After searching for a while I haven't found an elegant solution to this (usually pedantic answers like "just vectorize it" which may not apply all the time), so I thought I'd ask.
The simple problem is this: I need to loop over 2 control variables. (this is what's usually asked, and answered curtly)
The real (specific) problem I have, which may not apply to everyone (looking for an answer to this type of question) is this: I have a data frame. Lets say it's payroll data.
ID,FIRST_NAME,LAST_NAME,PAYDATE,AMT
912367,Jim,Smith,1/1/2000,5000
1102467,LAURA,JAMES,1/1/2000,5000
812367,DAVID,johnson,1/1/2000,5000
555555,ian,Smith,1/1/2000,5000
912367,Jim,SMITH,1/8/2000,4000
...
And yes, the names are dirty like that. Say Unnamed Boss comes around and says, do some stuff with this and other data... and gives you a list of names. Of course, they're properly formatted:
Smith,Jim R
Fields,Samantha
Smith,Kelly
Lensdotter,Patricia
I chose to break them (easy in a csv) to read them in as something similar to
fnames <- c(Jim,Samantha,Kelly,Patricia)
and associated last names (i.e. 2 variables). Then I read in the dataframe, did some nested loops and greps (to ignore case).
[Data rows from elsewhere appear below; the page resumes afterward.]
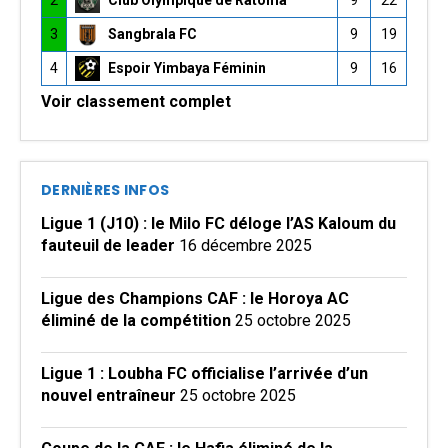
2
Club Olympique de Ratoma
9
22
3
Sangbrala FC
9
19
4
Espoir Yimbaya Féminin
9
16
Voir classement complet
DERNIÈRES INFOS
Ligue 1 (J10) : le Milo FC déloge l’AS Kaloum du
fauteuil de leader
16 décembre 2025
Ligue des Champions CAF : le Horoya AC
éliminé de la compétition
25 octobre 2025
Ligue 1 : Loubha FC officialise l’arrivée d’un
nouvel entraîneur
25 octobre 2025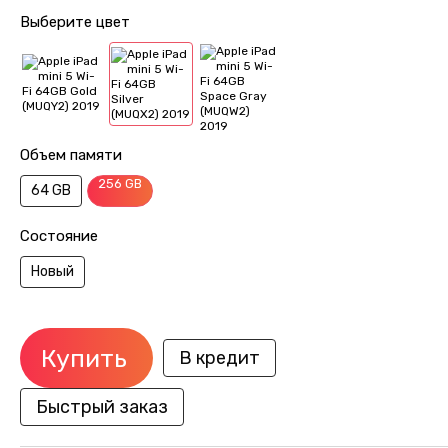
Выберите цвет
Объем памяти
256 GB
64 GB
Состояние
Новый
Купить
В кредит
Быстрый заказ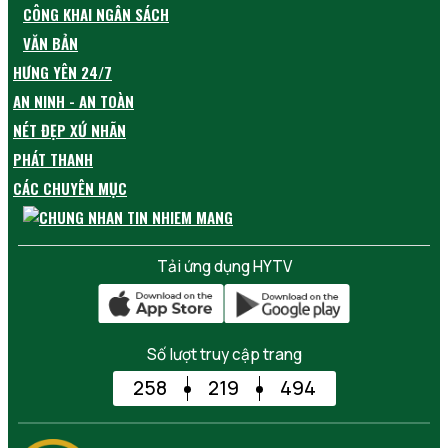
CÔNG KHAI NGÂN SÁCH
VĂN BẢN
HƯNG YÊN 24/7
AN NINH - AN TOÀN
NÉT ĐẸP XỨ NHÃN
PHÁT THANH
CÁC CHUYÊN MỤC
Tải ứng dụng HYTV
Số lượt truy cập trang
258
219
494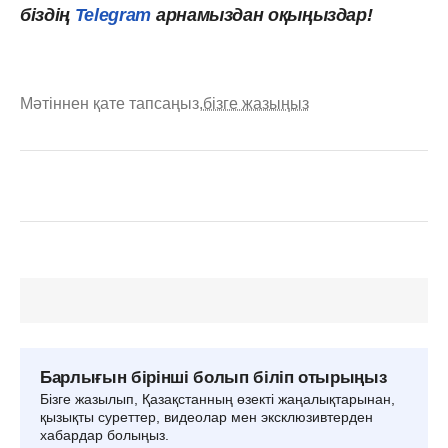
біздің
Telegram
арнамыздан оқыңыздар!
Мәтіннен қате тапсаңыз,
бізге жазыңыз
Барлығын бірінші болып біліп отырыңыз
Бізге жазылып, Қазақстанның өзекті жаңалықтарынан,
қызықты суреттер, видеолар мен эксклюзивтерден
хабардар болыңыз.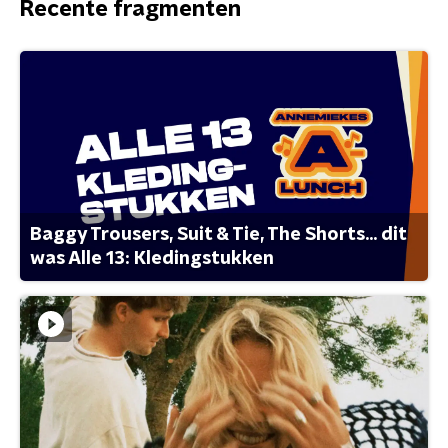
Recente fragmenten
Baggy Trousers, Suit & Tie, The Shorts... dit
was Alle 13: Kledingstukken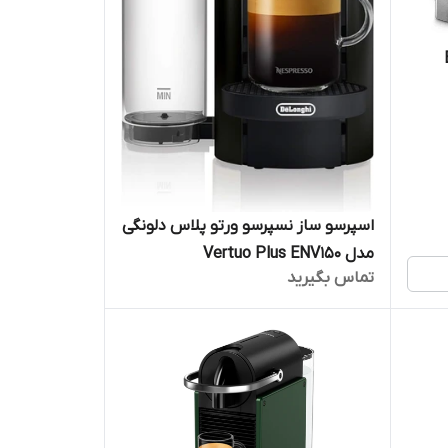
اسپرسو ساز نسپرسو ورتو پلاس دلونگی
مدل Vertuo Plus ENV150
تماس بگیرید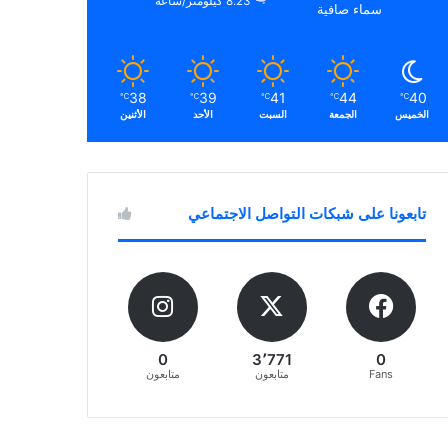
8.23 كيلومتر/ساعة
سماء صافية
38
39
41
44
40
℃
℃
℃
℃
℃
الخميس
الجمعة
السبت
الأحد
الأثنين
تابعونا على شبكات التواصل الاجتماعي
0
3٬771
0
Fans
متابعون
متابعون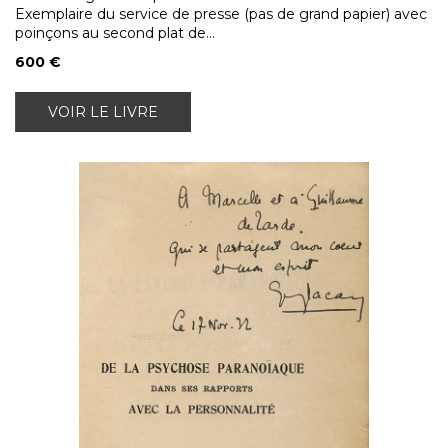
Exemplaire du service de presse (pas de grand papier) avec
poinçons au second plat de...
600 €
VOIR LE LIVRE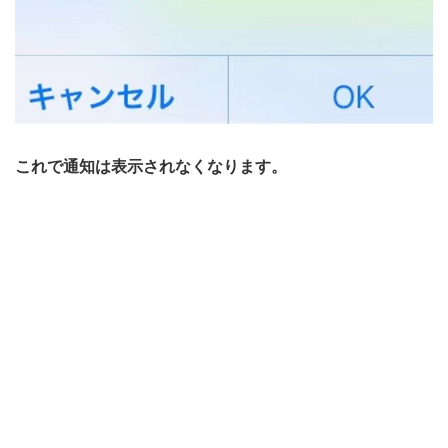
これで通知は表示されなくなります。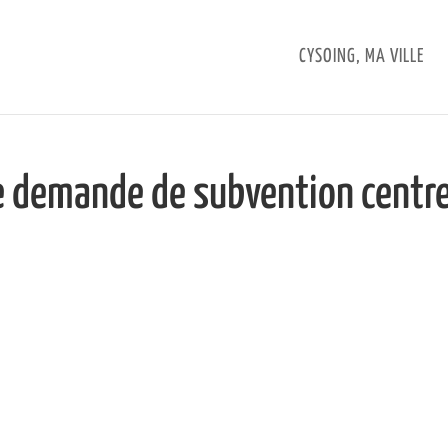
CYSOING, MA VILLE
ce demande de subvention centr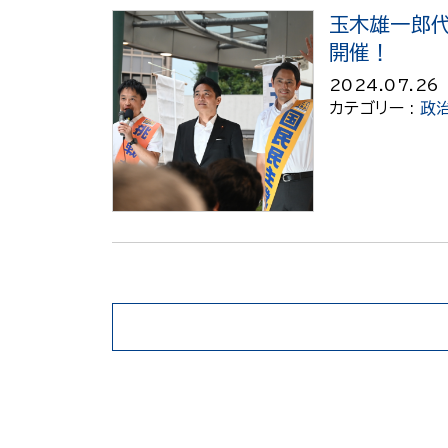
玉木雄一郎
開催！
2024.07.26
カテゴリー :
政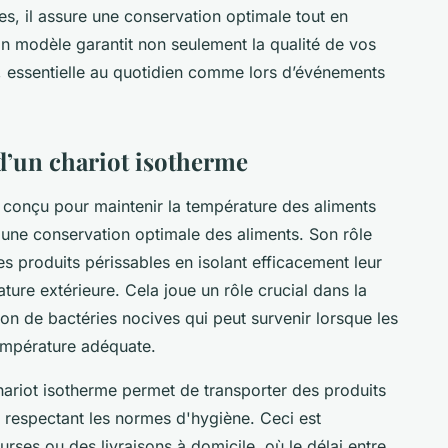
s, il assure une conservation optimale tout en
on modèle garantit non seulement la qualité de vos
e, essentielle au quotidien comme lors d’événements
’un chariot isotherme
 conçu pour maintenir la température des aliments
si une conservation optimale des aliments. Son rôle
es produits périssables en isolant efficacement leur
ture extérieure. Cela joue un rôle crucial dans la
ation de bactéries nocives qui peut survenir lorsque les
empérature adéquate.
ariot isotherme permet de transporter des produits
 respectant les normes d'hygiène. Ceci est
rses ou des livraisons à domicile, où le délai entre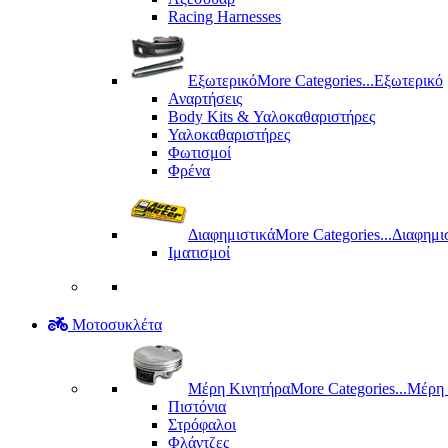
Racing Harnesses
Εξωτερικό
More Categories...
Εξωτερικό
Αναρτήσεις
Body Kits & Υαλοκαθαριστήρες
Υαλοκαθαριστήρες
Φωτισμοί
Φρένα
Διαφημιστικά
More Categories...
Διαφημι
Ιματισμοί
Μοτοσυκλέτα
Μέρη Kινητήρα
More Categories...
Μέρη 
Πιστόνια
Στρόφαλοι
Φλάντζες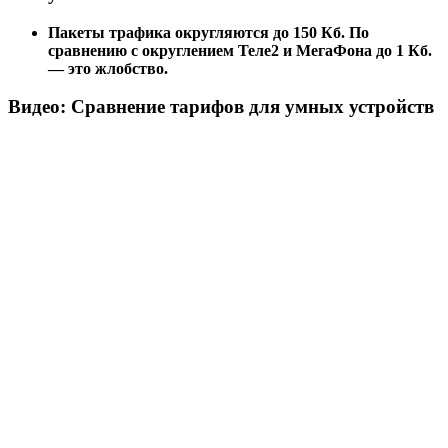
Пакеты трафика округляются до 150 Кб. По
сравнению с округлением Теле2 и МегаФона до 1 Кб.
— это жлобство.
Видео: Сравнение тарифов для умных устройств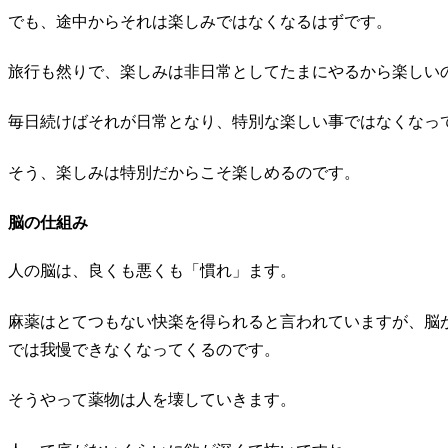
でも、途中からそれは楽しみではなくなるはずです。
旅行も然りで、楽しみは非日常としてたまにやるから楽しい
毎日続けばそれが日常となり、特別な楽しい事ではなくなっ
そう、楽しみは特別だからこそ楽しめるのです。
脳の仕組み
人の脳は、良くも悪くも「慣れ」ます。
麻薬はとてつもない快楽を得られると言われていますが、脳
では我慢できなくなってくるのです。
そうやって薬物は人を壊していきます。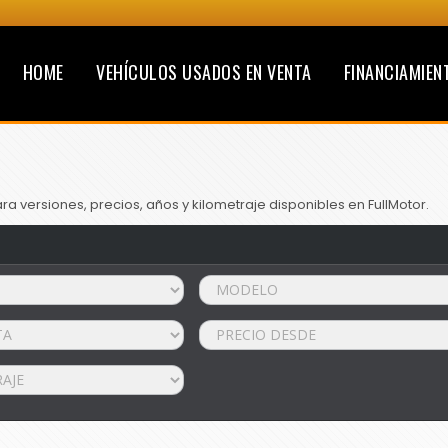
HOME
VEHÍCULOS USADOS EN VENTA
FINANCIAMIEN
 versiones, precios, años y kilometraje disponibles en FullMotor.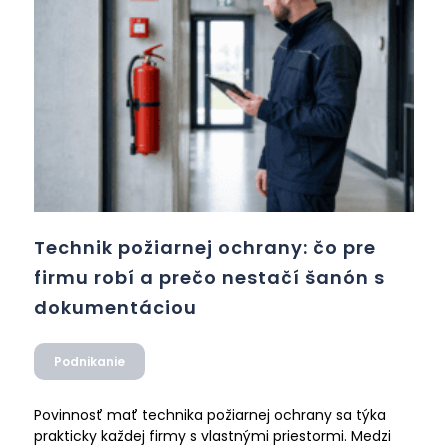
Technik požiarnej ochrany: čo pre
firmu robí a prečo nestačí šanón s
dokumentáciou
Podnikanie
Povinnosť mať technika požiarnej ochrany sa týka
prakticky každej firmy s vlastnými priestormi. Medzi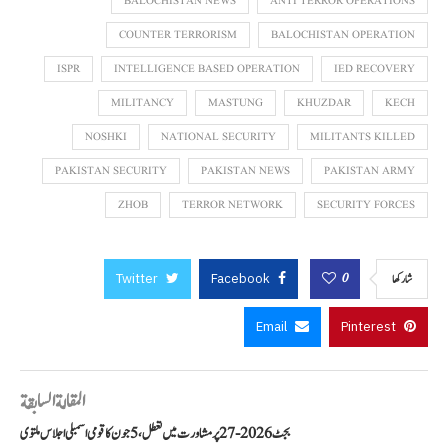
BALOCHISTAN NEWS
ANTI TERROR OPERATIONS
COUNTER TERRORISM
BALOCHISTAN OPERATION
ISPR
INTELLIGENCE BASED OPERATION
IED RECOVERY
MILITANCY
MASTUNG
KHUZDAR
KECH
NOSHKI
NATIONAL SECURITY
MILITANTS KILLED
PAKISTAN SECURITY
PAKISTAN NEWS
PAKISTAN ARMY
ZHOB
TERROR NETWORK
SECURITY FORCES
Twitter
Facebook
0
شاركها
Email
Pinterest
المقالة السابقة
بجٹ 2026-27 پر مشاورت میں تعطل، 5 جون کا قومی اسمبلی اجلاس ملتوی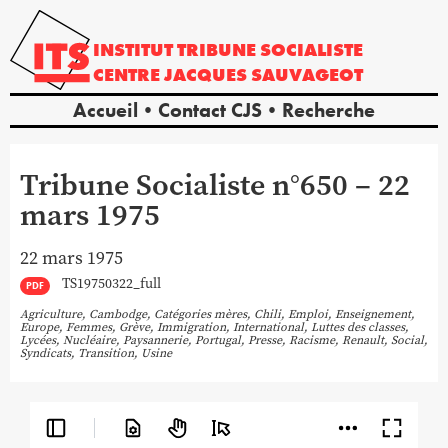
INSTITUT
TRIBUNE
SOCIALISTE
CENTRE
JACQUES
SAUVAGEOT
Accueil
Contact CJS
Recherche
Tribune Socialiste n°650 – 22
mars 1975
22 mars 1975
TS19750322_full
PDF
Agriculture
,
Cambodge
,
Catégories mères
,
Chili
,
Emploi
,
Enseignement
,
Europe
,
Femmes
,
Grève
,
Immigration
,
International
,
Luttes des classes
,
Lycées
,
Nucléaire
,
Paysannerie
,
Portugal
,
Presse
,
Racisme
,
Renault
,
Social
,
Syndicats
,
Transition
,
Usine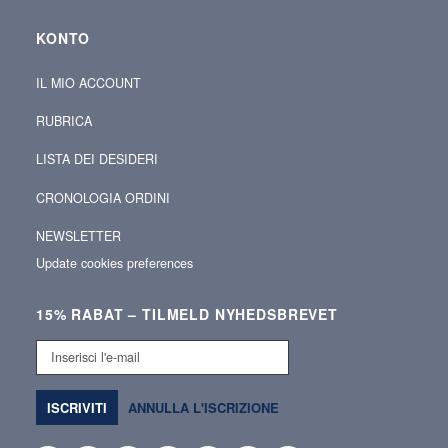
KONTO
IL MIO ACCOUNT
RUBRICA
LISTA DEI DESIDERI
CRONOLOGIA ORDINI
NEWSLETTER
Update cookies preferences
15% RABAT – TILMELD NYHEDSBREVET
Inserisci
l'e-
mail
ISCRIVITI
ANNULLA L'ISCRIZIONE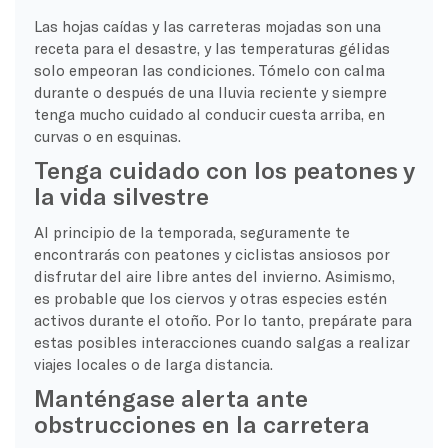
Las hojas caídas y las carreteras mojadas son una
receta para el desastre, y las temperaturas gélidas
solo empeoran las condiciones. Tómelo con calma
durante o después de una lluvia reciente y siempre
tenga mucho cuidado al conducir cuesta arriba, en
curvas o en esquinas.
Tenga cuidado con los peatones y
la vida silvestre
Al principio de la temporada, seguramente te
encontrarás con peatones y ciclistas ansiosos por
disfrutar del aire libre antes del invierno. Asimismo,
es probable que los ciervos y otras especies estén
activos durante el otoño. Por lo tanto, prepárate para
estas posibles interacciones cuando salgas a realizar
viajes locales o de larga distancia.
Manténgase alerta ante
obstrucciones en la carretera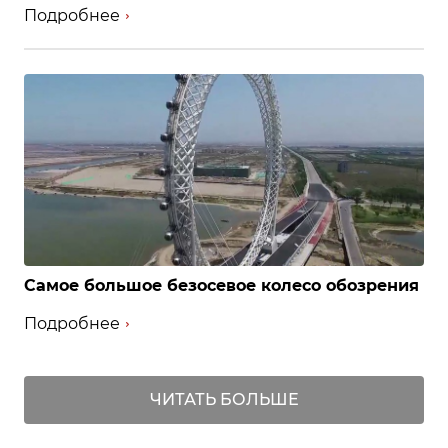
Подробнее
Самое большое безосевое колесо обозрения
Подробнее
ЧИТАТЬ БОЛЬШЕ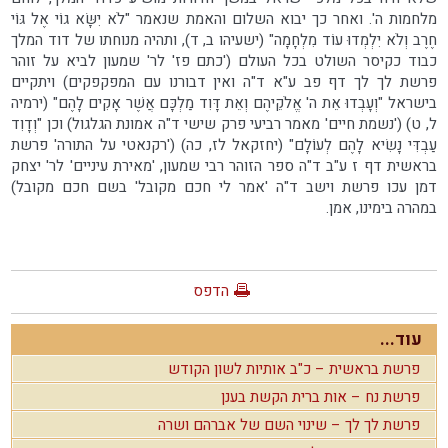
מלחמות ה'. ואחר כך יבוא השלום והאמת שנאמר "לֹא יִשָּׂא גוֹי אֶל גּוֹי
חֶרֶב וְלֹא יִלְמְדוּ עוֹד מִלְחָמָה" (ישעיהו ב, ד), ותהיה מנוחתו של דוד המלך
כבוד כקיסר השולט בכל העולם ('כתם פז' לר' שמעון לביא על זוהר
פרשת לך לך דף פב ע"א ד"ה ואין דבורנו עם המפקפקים) ויתקיים
בישראל "וְעָבְדוּ אֵת ה' אֱלֹקֵיהֶם וְאֵת דָּוִד מַלְכָּם אֲשֶׁר אָקִים לָהֶם" (ירמיה
ל, ט) ('נשמת חיים' מאמר רביעי פרק שישי ד"ה אמונת הגלגול) וכן "וְדָוִד
עַבְדִּי נָשִׂיא לָהֶם לְעוֹלָם" (יחזקאל לז, כה) ('רקנאטי על התורה' פרשת
בראשית דף ז ע"ב ד"ה ספר הזוהר רבי שמעון, 'מאירת עיניים' לר' יצחק
דמן עכו פרשת וישב ד"ה 'אמר לי חכם מקובל' בשם חכם מקובל)
במהרה בימינו, אמן.
הדפס
עוד...
פרשת בראשית – כ"ב אותיות לשון הקודש
פרשת נח – אות ברית הקשת בענן
פרשת לך לך – שינוי השם של אברהם ושרה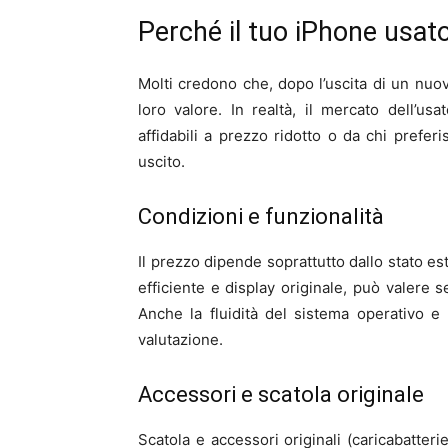
Perché il tuo iPhone usat
Molti credono che, dopo l’uscita di un nu
loro valore. In realtà, il mercato dell’us
affidabili a prezzo ridotto o da chi prefer
uscito.
Condizioni e funzionalità
Il prezzo dipende soprattutto dallo stato es
efficiente e display originale, può valere s
Anche la fluidità del sistema operativo e 
valutazione.
Accessori e scatola originale
Scatola e accessori originali (caricabatter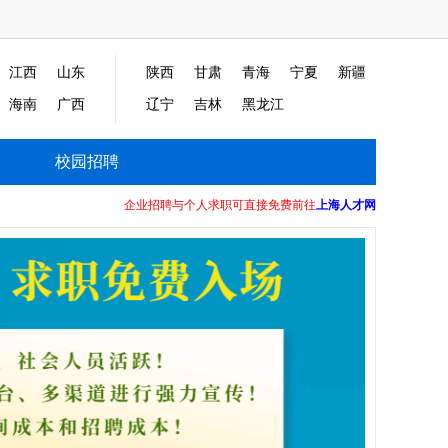
江西
山东
陕西
甘肃
青海
宁夏
新疆
海南
广西
辽宁
吉林
黑龙江
校园招聘
企业招聘与个人求职可直接免费前往
上海人才网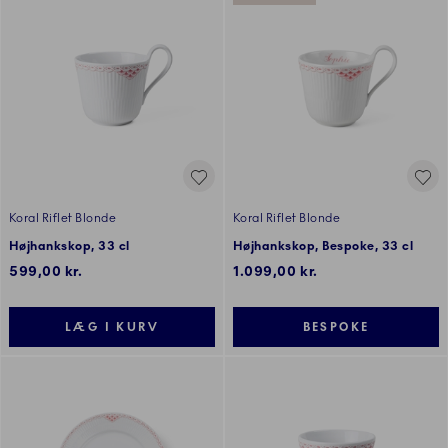
Koral Riflet Blonde
Koral Riflet Blonde
Højhankskop, 33 cl
Højhankskop, Bespoke, 33 cl
599,00 kr.
1.099,00 kr.
LÆG I KURV
BESPOKE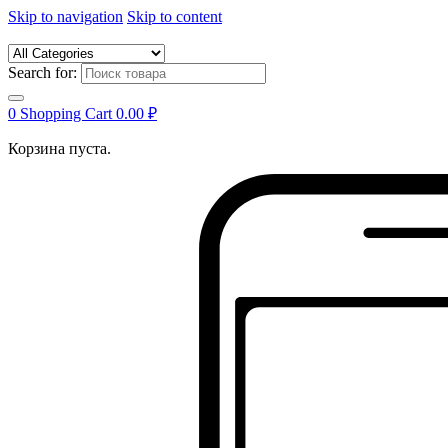
Skip to navigation
Skip to content
Search for:
0
Shopping Cart
0.00
₽
Корзина пуста.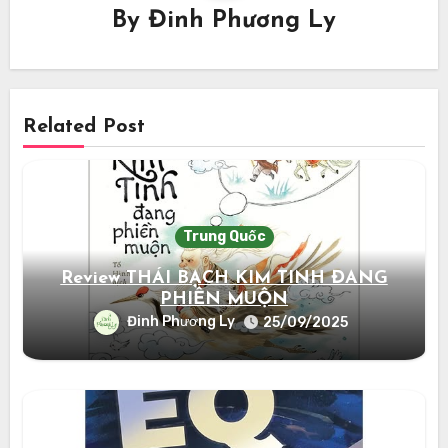
By
Đinh Phương Ly
Related Post
Trung Quốc
Review THÁI BẠCH KIM TINH ĐANG
PHIỀN MUỘN
Đinh Phương Ly
25/09/2025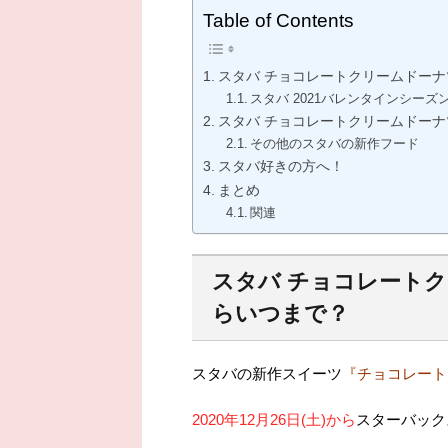
Table of Contents
スタバ チョコレートクリームドー
スタバ 2021バレンタインシーズ
スタバ チョコレートクリームドー
その他のスタバの新作フード
スタバ好きの方へ！
まとめ
関連
スタバ チョコレート
らいつまで？
スタバの新作スイーツ
『チョコレート
2020年12月26日(土)から
スターバック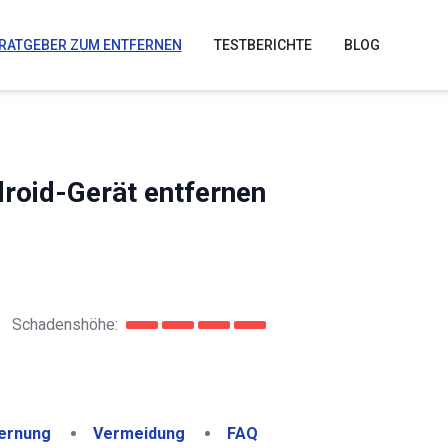
RATGEBER ZUM ENTFERNEN
TESTBERICHTE
BLOG
roid-Gerät entfernen
Schadenshöhe:
ernung
Vermeidung
FAQ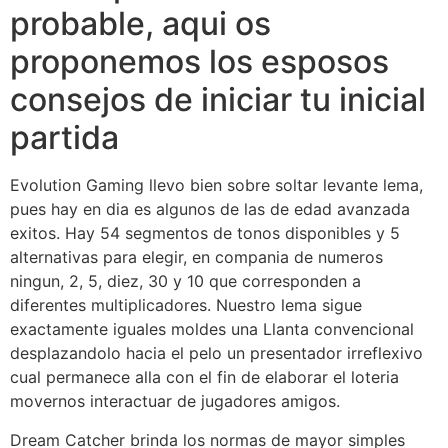
probable, aqui os
proponemos los esposos
consejos de iniciar tu inicial
partida
Evolution Gaming llevo bien sobre soltar levante lema,
pues hay en dia es algunos de las de edad avanzada
exitos. Hay 54 segmentos de tonos disponibles y 5
alternativas para elegir, en compania de numeros
ningun, 2, 5, diez, 30 y 10 que corresponden a
diferentes multiplicadores. Nuestro lema sigue
exactamente iguales moldes una Llanta convencional
desplazandolo hacia el pelo un presentador irreflexivo
cual permanece alla con el fin de elaborar el loteria
movernos interactuar de jugadores amigos.
Dream Catcher brinda los normas de mayor simples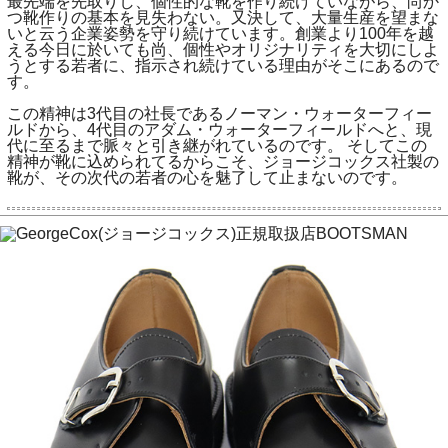
最先端を先取りし、個性的な靴を作り続けていながら、尚か
つ靴作りの基本を見失わない。又決して、大量生産を望まな
いと云う企業姿勢を守り続けています。創業より100年を越
える今日に於いても尚、個性やオリジナリティを大切にしよ
うとする若者に、指示され続けている理由がそこにあるので
す。
この精神は3代目の社長であるノーマン・ウォーターフィー
ルドから、4代目のアダム・ウォーターフィールドへと、現
代に至るまで脈々と引き継がれているのです。 そしてこの
精神が靴に込められてるからこそ、ジョージコックス社製の
靴が、その次代の若者の心を魅了して止まないのです。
Searched on easier ways and found how to "python zip" the lists, etc. but I was wondering if there was an easier way?
my code is very similar to:
EID <- vector(mode="integer")
for (i in 1:length(lnames)){
l <- lnames[i]
f <- fnames[i]
if(grepl(l,payroll[3],ignore.case = T)){
paycut1 <- payroll[grepl(l,payroll$LAST_NAME,ignore.case = T),]
if(grepl(f,paycut[2],ignore.case=T)){
paycut2 <- paycut[grepl(f,paycut$FIRST_NAME,ignore.case=T),]
}
print(paste0(l,", ",f," Has EID: ", paycut2[1,1]))
EIDs <- c(EIDs,paycut2[1,1])
}else{
print(paste0(l,", ",f," NOT in Payroll Data: "))
}
}
so I can grab the ID's out of the file associated with the names (so I don't have to deal with names!). Any suggestions? (I don't want to have to use the for (i in range):
construct (kind of inelegant) as opposed to a more c/python like for i,j:
construct.
(Sorry for the explanation at the beginning, but I think that searching for a question like this deserves an answer, and not everyone can frame a question right, so answers like "just vectorize it" which may not apply in their situation dissuades them from continuing to ask)
P.S. If I'm going about it the completely wrong way, I'm not averse to other points of view. I come from a C background, so I'm used to loops and non-vectorized code. I just couldn't see how to vectorize this. Criticism, though only helpful criticism, is welcomed.